*Instructions:*
a. The review of the book on the Gospel of Judas appears below. List the other Christian texts it names as concurrent with that Gospel.
b. Pick up the review of the book on the Gospel of Judas below, writing on from its last sentence.

*Document text:*
I will not repeat my general comments on Elaine Pagels' work which can be found in my review of her book on Revelations. Suffice it to say that, once again, Pagels, this time with King, helps the modern reader gain some insight into a puzzling, even alienating, early Christian text and the context in which it was written.
The authors make clear that the text was NOT authored by Judas Iscariot, but rather was written around 150 BCE following a tradition in which it was common practice to write under the name of a prophet, disciple or other notable figure as an indication of a school of thought. The document was not intended, nor was it understood, to reflect a literal description of historical events in the life of Jesus.
So what is the value of such of a document to a modern Christian or student of religion? And why, of all people, would the author of the document have chosen Judas Iscariot as the masthead for the writing? In the best tradition of historical analysis, Pagels/King show us how the Gospel, and other concurrent Christian texts, such as the the Gospel of Philip, the Gospel of Truth, Treatise on the Resurrection and the Apocalypse of Peter, can reveal much about the social and theological crises confronted by 2nd century Christianity which, at that time, was far from a unified body of belief.
Thus, among the questions raised by the author of the Gospel of Judas are: 1) Why does a loving God allow suffering? 2) What was the meaning of Jesus' death? Was it really a sacrificial offering to appease a vengeful God for the sins of the people, or was it something else altogether? 3) Is it really God's will that believers suffer and die as martyrs to bring glory to His name? 4) Is the bodily resurrection of Christ a crucial component of Christian faith or does belief in the resurrection have quite a different meaning?

Extracted page text data
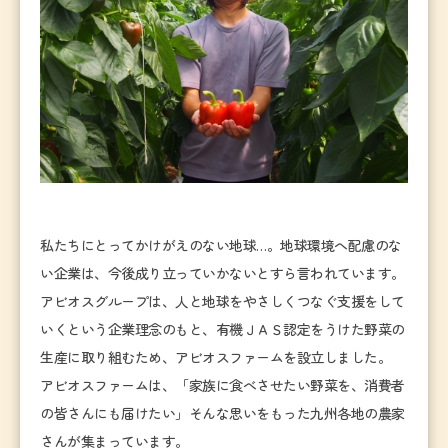
私たちにとってかけがえのない地球…。地球環境へ配慮のな
い企業は、今後成り立っていかないとすら言われています。
アビオスグループは、人と地球をやさしくつなぐ支援をして
いくという企業理念のもと、有機ＪＡＳ認定をうけた野菜の
生産に取り組むため、アビオスファームを設立しました。
アビオスファームは、「家族に食べさせたい野菜を、消費者
の皆さんにも届けたい」そんな思いをもった九州各地の農家
さんが集まっています。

*Answers to the exercise:*
a.
- the Gospel of Philip
- the Gospel of Truth
- Treatise on the Resurrection
- the Apocalypse of Peter

b.
These questions might seem startlingly modern and it may come as a bit of surprise to learn that followers of Jesus have been struggling with them from the start. Asking such questions does not suggest that those believers were rejecting their faith but rather evidences their commitment to searching for its true meaning. It may be that many modern Christians will choose to follow the lead of the 2nd century church father, Irenaeus, in condemning writings such as The Gospel of Judas as blasphemous heresy. However, for those who have difficulty in a blanket acceptance of modern Church doctrine but are still drawn to the Christian faith, it may be an inspiration to know that the tradition of questioning and seeking has been a vital part of Christianity from its inception.
Note: The text of the Gospel of Judas is included in the last chapter of the audiobook for those who might wish to listen to it before the rest of the book.